The final flourish was courtesy of Andrew Cartanos, who’s wonderful, late game, garbage time impatience turned a holding pattern into a yet another trademark bullseye, after he scooted away from heavy traffic and sliced a centimeter-perfect blast past the flailing Hellas keeper and inside the far post. It was an extravagant exclamation point on a slick and polished Heidelberg United performance and one most befitting the state’s most successful club in the modern era.

Both Schiavo and Cartanos were coming off injuries and surely still touch-and-go before the Hellas game, but is it not the indelible mark of this magnificent Warrior squad that regenerating and rejuvenating under extreme duress are taken as a given. I mean seriously, is there another NPL team in the nation capable of covering so seamlessly for absentees of the calibre of Pace, Petrie, Wilkins and Hall and sacrificing the naturally gifted attacking flair of Noon and Way for the more noble team cause?

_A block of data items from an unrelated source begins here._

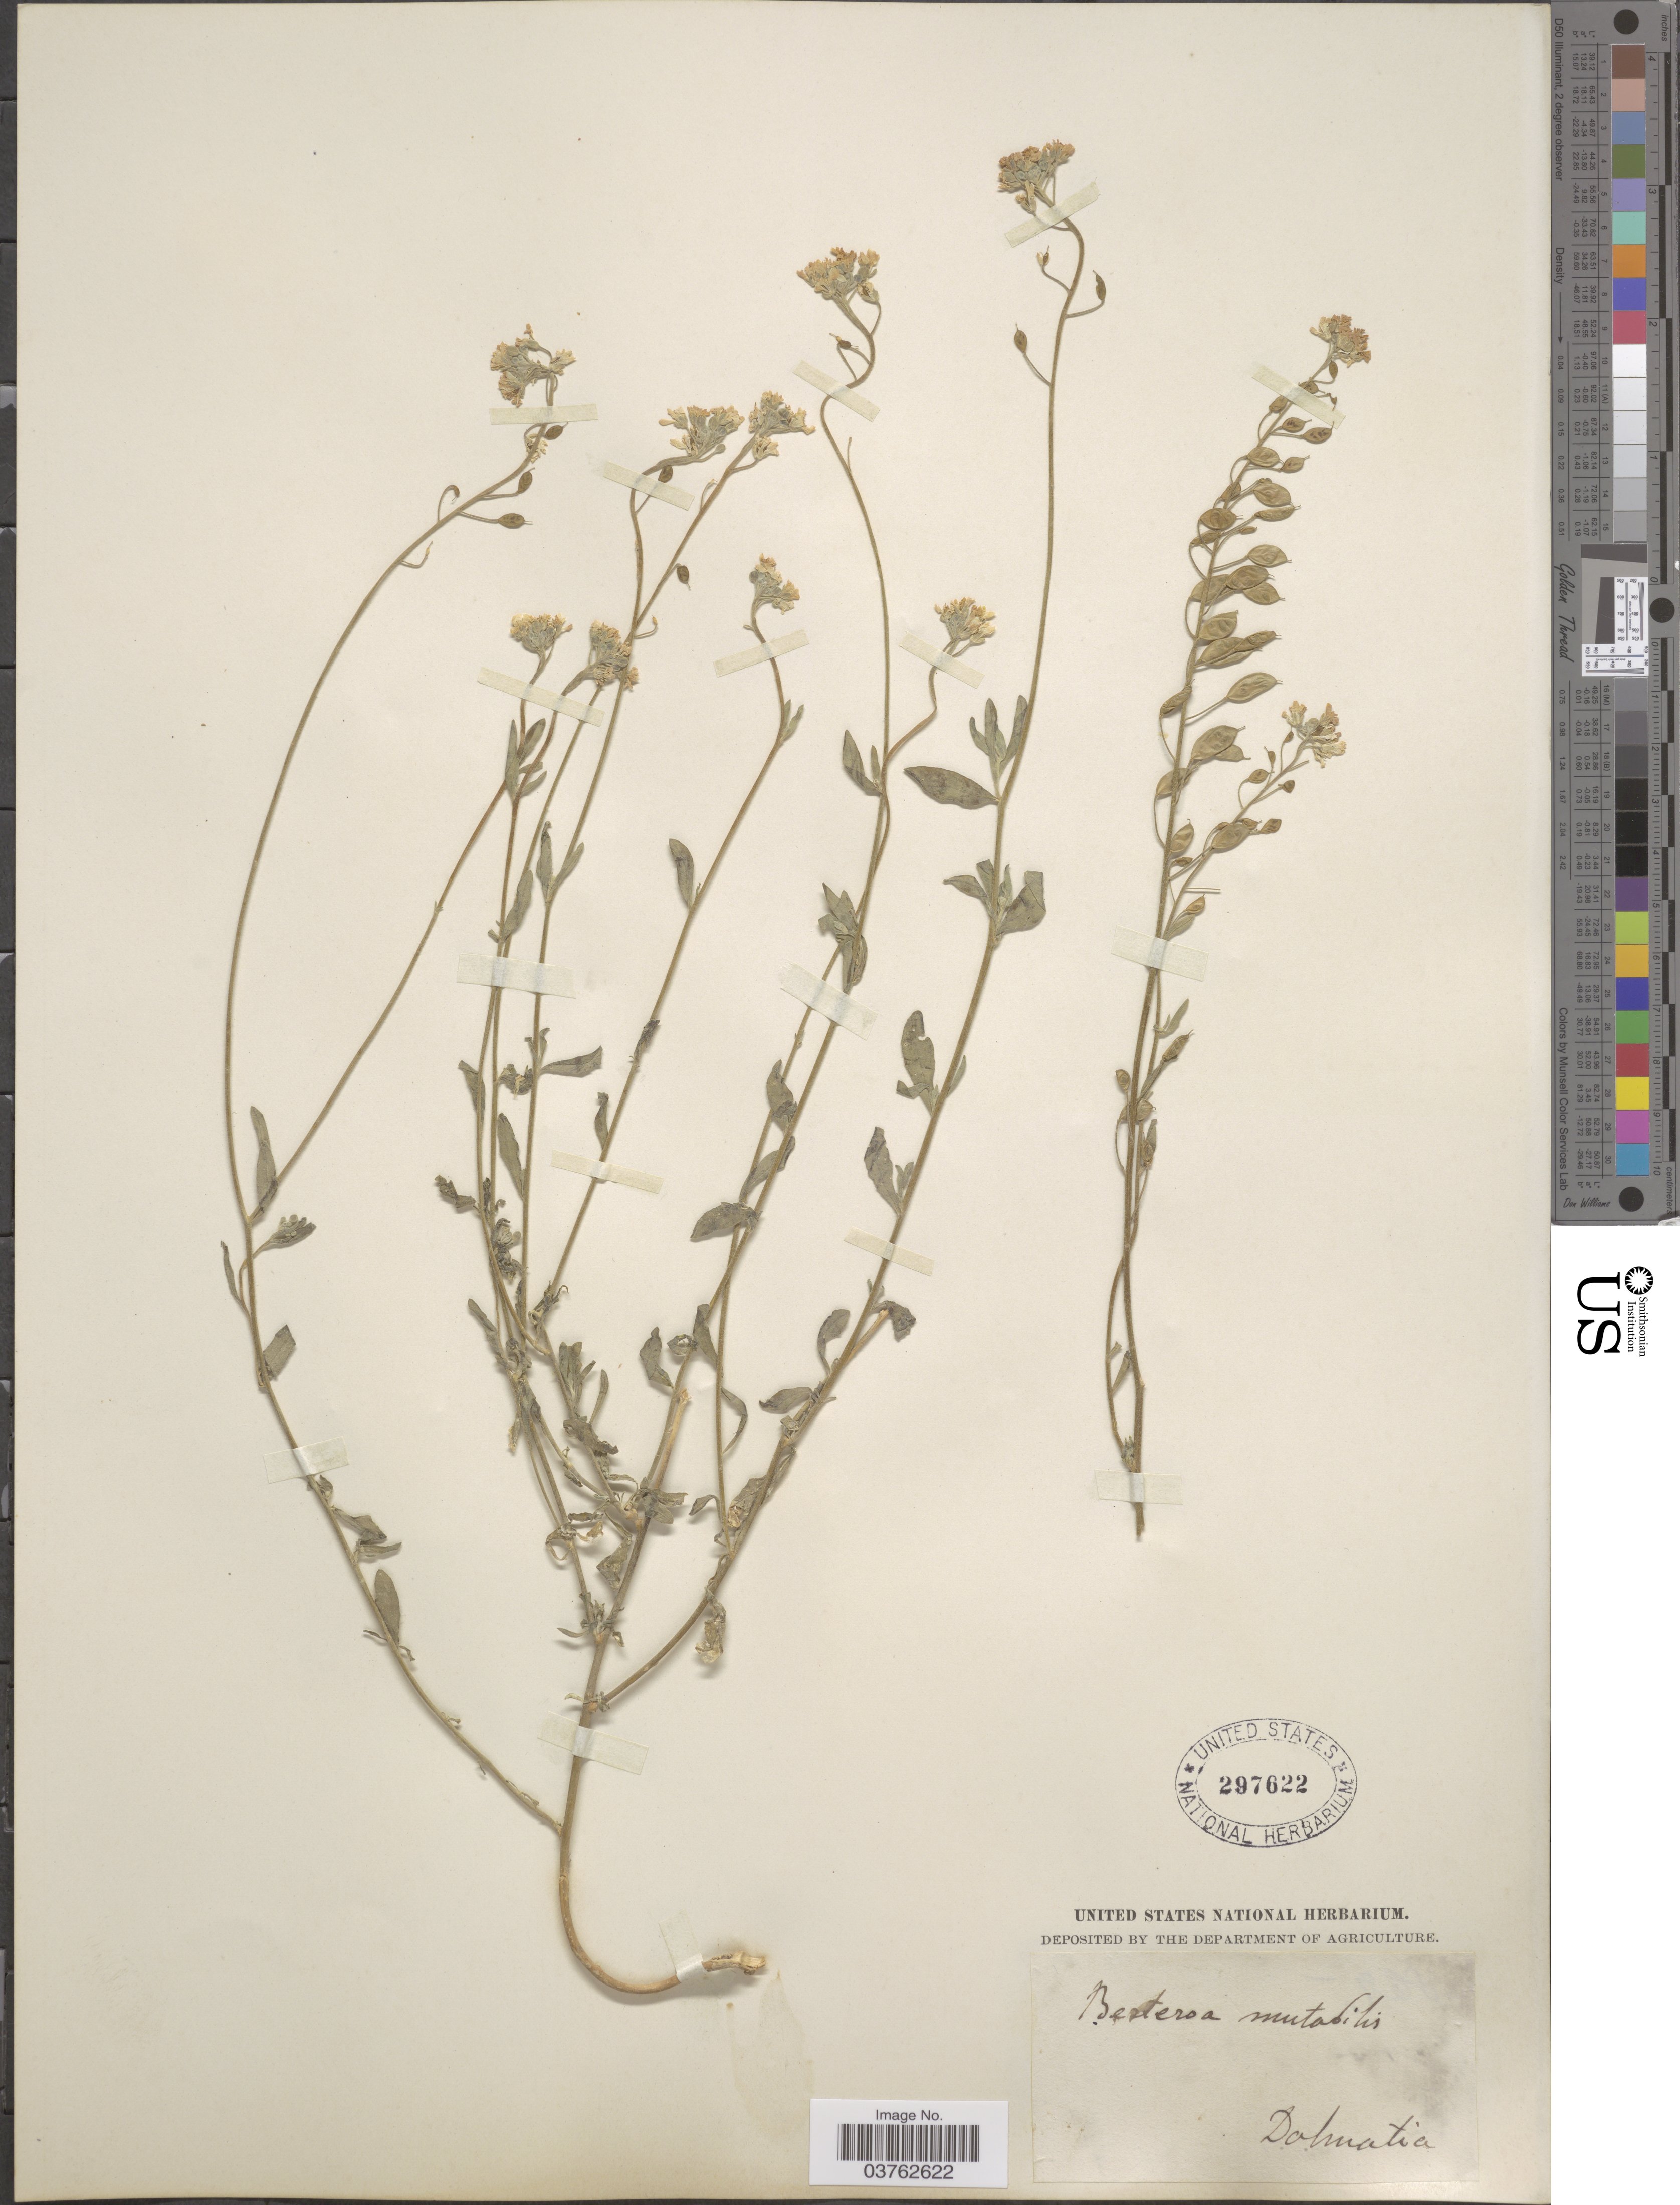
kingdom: Plantae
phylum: Tracheophyta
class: Magnoliopsida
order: Brassicales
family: Brassicaceae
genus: Berteroa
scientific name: Berteroa mutabilis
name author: (Vent.) DC.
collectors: ex herb. United States National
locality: Dalmatia.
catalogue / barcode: US 297622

The Hellas game was merely an historic celebration, a day a genuine sporting dynasty was franked and a chapter set aside in the history books. In 2017, the big successes were joyful and fresh. Last year success came with an outpouring of emotion and some relief in the knowledge that there was nothing illusionary about just how good this team is. The scenes post game at Lakeside last week were no less boisterous, but the feeling amongst the faithful suggested more adulation, appreciation and acknowledgement. They are who we thought they were: Champions.

South Melbourne were done and dusted at the half and the eventual win was as comfortable as any during the Warriors’ 16 points from a possible 18 run to overhaul Avondale’s Avengers (End Game, so to speak!). That run to claim a third consecutive Premiers Plate was so thoroughly from the Cardiac Kids playbook.

Eight of their last nine games on the road. Daunting. A mini choke at relegated Kingston City mid-July should have just about closed the crypt on 2019. Just a jump-start for this mob, though, and a mere five days later George Katsakis’ ‘Invincibles’ produced their best half of footy for the year to humiliate arch-rival Bentleigh Greens at its place. As Bentleigh imploded and Avondale got the big stage jitters, the Warriors thundered home like Black Knight in the 1984 Melbourne Cup. Yes, YouTube it, if you’re too young to recall.

We got three thrillers, including legitimate last-gasp heart-stoppers at Port Melbourne and Avondale. It is the way of the Warrior these days. If in doubt, expect the unexpected and always allow for the remarkable and miraculous. As they do, they simply found a way all along the journey.

We should be astonished at the sheer magnitude of the achievements of this team in this era, under ‘Kats’ and Jeff Olver, the heady excellence of seven titles and a stunning 94-18-25 record over their past 137 games in all competitions puts these guys in exalted company. They are Rolls Royce elite. They are beautiful. Extraordinary. Poised. Experienced. Skilled. Tough. And very, very good.

And so we move on to the Finals, and bloody Bentleigh Greens at Shark Park in Port Melbourne this Saturday. Another quest, another grand stage for this seemingly relentless machine. But I did so enjoy Energizer Bunny Adrian Zahra’s reflections after his MVP performance to help clinch the Hellas game and a permanent chapter in the history books.

“You don’t really know when you’re going to win another championship, let alone three in a row. So we’re going to enjoy it”, Zahra mused. “And eventually one day down the track we’ll look back and think that this was really, really good. Special.”

We all will, Adrian, we all will. Bet on it.

Roll on Saturday. Game on. Warrior Nation.